The carbon capture industry has been dogged by high costs, plant delays and a contentious debate about its role in the energy mix. At the same time, the broader cleantech sector has suffered from a drop in venture funding after a number of high-profile flops.
So it's a quite a development when one of the biggest venture funding rounds of the year goes toward a carbon capture technology.
Skyonic, a Texas-based firm that captures carbon dioxide from power plants and turns it into baking soda and chemicals, has just closed a $128 million Series C round of funding.
The round brought in Cenovus Energy, Bluecap Partners, Toyo-Thai Corporation and Energy Technology Ventures as new equity investors. These firms were added to the list of previous big-name funders, which included Berg & Berg Enterprises, Northwater Capital Management, ConocoPhillips, BP Ventures, PVS Chemicals and Zachry Corporation.
Combined with a $28 million grant from the Department of Energy, this surge of capital will be used to build Skyonic's first commercial-scale project at a coal plant in Texas, which the company hopes to complete by next year. Skyonic is currently operating a demonstration plant at a cement production facility in Austin, Texas.
Unlike many other carbon-capture technologies, Skyonic avoids storing carbon directly underground. The costs, regulatory uncertainties and unknown environmental impacts of injecting CO2 into geologic formations is one of the biggest factors delaying projects. Skyonic instead traps the CO2 and heavy metals from flue gasses above ground and mineralizes them into chemicals and baking soda.
The company claims its carbon capture method is "substantially lower cost than other carbon-capture technologies," but does not specify exactly how much.
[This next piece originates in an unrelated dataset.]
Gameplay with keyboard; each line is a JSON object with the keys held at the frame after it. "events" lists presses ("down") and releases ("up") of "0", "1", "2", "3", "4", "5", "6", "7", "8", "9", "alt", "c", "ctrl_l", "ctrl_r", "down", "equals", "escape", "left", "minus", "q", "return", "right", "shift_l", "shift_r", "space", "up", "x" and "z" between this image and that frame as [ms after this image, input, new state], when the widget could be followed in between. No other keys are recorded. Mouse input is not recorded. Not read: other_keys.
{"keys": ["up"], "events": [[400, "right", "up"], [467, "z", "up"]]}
Skyonic also claims it can start making a profit at its commercial-scale facility in three years by selling usable products made from the captured CO2.
When fully running, the commercial plant will trap 83,000 tons of CO2 each year. The entire coal sector accounted for 1.6 billion metric tons of CO2 in 2012, according to the Energy Information Administration.
The Skyonic announcement came just as President Obama announced his new climate strategy in a speech yesterday. The plan included $8 billion in self-fund loan guarantees for advanced fossil energy technologies, including carbon capture and storage.
"Now, one thing I want to make sure everybody understands: this does not mean that we’re going to suddenly stop producing fossil fuels," said President Obama of his strategy.
A company like Skyonic (and its range of investors from the fossil fuel industry) are betting that carbon capture will be a far more valuable part of the mix under Obama's plan. If the company can scale its commercial operations in the short timeframe it says it will, the technology could be ready just when EPA regulation of CO2 from power plants kicks in.
Although this technology appears to be in the lead, the government is not giving up on the promise of geologic sequestration. Just today, the Department of Interior released an assessment of America's technically feasible underground storage capacity for CO2. The study, lead by the U.S Geological Survey, found that the country has 3,000 gigatons of storage potential. It did not assess the economics of tapping that storage or the potential regulatory hurdles.
"In any such discussion around climate change, geologic carbon sequestration could play a prominent role," said Interior Secretary Sally Jewell on a phone call with reporters, talking about the role of carbon capture in the White House climate strategy.